I've already seen a variety of speculations: June joins the Mayday resistance and stays in Gilead to recover Hannah; June flees to Canada and is reunited with Moira and Luke and develops means of returning to Gilead to recover Hannah; or June doesn't escape, she suffers some terrible punishment similar to Emily's clitoris being cut out and Putnam's hand cut off, and is then returned to the Waterford home where she continues to work undercover with the Mayday resistance with Nick and possibly Rita.
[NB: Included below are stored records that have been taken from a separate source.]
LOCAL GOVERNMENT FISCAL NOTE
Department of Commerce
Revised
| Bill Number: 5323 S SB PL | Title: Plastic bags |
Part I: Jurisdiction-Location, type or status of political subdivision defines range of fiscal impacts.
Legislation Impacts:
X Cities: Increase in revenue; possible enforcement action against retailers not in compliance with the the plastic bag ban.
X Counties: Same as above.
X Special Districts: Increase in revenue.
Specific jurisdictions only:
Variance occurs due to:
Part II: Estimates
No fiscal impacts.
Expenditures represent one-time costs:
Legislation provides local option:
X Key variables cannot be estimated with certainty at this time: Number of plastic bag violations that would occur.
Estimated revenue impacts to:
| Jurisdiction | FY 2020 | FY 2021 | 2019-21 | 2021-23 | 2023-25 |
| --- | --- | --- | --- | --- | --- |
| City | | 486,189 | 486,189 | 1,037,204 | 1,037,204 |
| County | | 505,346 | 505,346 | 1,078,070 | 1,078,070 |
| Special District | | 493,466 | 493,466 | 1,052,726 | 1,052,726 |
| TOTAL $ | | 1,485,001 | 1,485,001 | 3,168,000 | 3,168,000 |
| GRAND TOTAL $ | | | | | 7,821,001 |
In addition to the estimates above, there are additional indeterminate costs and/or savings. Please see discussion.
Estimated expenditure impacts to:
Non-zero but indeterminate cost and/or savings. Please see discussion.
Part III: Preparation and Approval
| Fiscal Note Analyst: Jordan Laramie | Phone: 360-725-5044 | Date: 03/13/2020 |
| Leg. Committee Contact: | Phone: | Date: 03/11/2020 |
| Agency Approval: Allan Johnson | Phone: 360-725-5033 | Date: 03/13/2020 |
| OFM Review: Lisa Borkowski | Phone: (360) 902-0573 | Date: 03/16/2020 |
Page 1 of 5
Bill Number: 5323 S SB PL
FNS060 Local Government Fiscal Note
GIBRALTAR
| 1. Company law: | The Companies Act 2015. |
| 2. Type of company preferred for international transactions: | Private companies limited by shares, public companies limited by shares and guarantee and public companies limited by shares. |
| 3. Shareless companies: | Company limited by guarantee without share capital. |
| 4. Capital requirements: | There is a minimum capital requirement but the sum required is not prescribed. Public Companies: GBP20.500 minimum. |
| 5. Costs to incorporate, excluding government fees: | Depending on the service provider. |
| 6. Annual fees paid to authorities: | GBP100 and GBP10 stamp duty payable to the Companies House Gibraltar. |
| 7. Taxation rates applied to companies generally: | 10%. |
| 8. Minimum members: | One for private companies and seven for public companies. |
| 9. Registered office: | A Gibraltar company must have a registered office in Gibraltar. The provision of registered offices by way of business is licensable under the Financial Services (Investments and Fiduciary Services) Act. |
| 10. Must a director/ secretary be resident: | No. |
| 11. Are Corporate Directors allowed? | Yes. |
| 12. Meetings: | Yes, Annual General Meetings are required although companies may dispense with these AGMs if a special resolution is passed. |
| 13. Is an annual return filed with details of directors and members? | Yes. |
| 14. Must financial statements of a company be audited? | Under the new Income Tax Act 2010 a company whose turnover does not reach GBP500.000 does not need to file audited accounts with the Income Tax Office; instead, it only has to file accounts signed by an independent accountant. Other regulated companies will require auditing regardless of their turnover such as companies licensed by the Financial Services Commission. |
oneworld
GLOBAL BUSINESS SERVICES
Apparently Nick's line is changed from the book (he said "Mayday" instead?) which could either mean he's lying or the show wanted to make it clearer that he's part of the resistance instead of a more ambiguous "Mayday," and the reading of his whisper to June could determine which of these scenarios may occur.I suppose we can consider it unlikely that June is going to be executed in the first episode of next season. And Nick probably didn't whisper "Just go with them, trust me..." to her for no reason. So, the goons who escorted June away at the end were either members of the resistance themselves, they were somehow bribed by Nick, or he has some other kind of elaborate rescue plan at hand. If the latter is true it could possibly take the first couple of episodes of next season to set her free.
My prediction for Season 2: After her escape, June tries to locate and save her daughter. That this is set up was pretty obvious now. My money is also on Nick somehow getting killed in a heroic fashion next season, so that he doesn't stand in the way of reuniting June with her husband.
And her final narration is practically word-for-word from the book (as I've discovered through Google).No, I'd say the season's ending was in fact closer to the book than to the film... or at best it's a cross between the two.
June's entering the van, she doesn't really know where she's taken and what's going to happen to her, and that's the end of it. She only has Nick's assurance that nothing bad is going to happen to her with no further explanation from him to the why or how. Which is more or less what happened in the novel IIRC.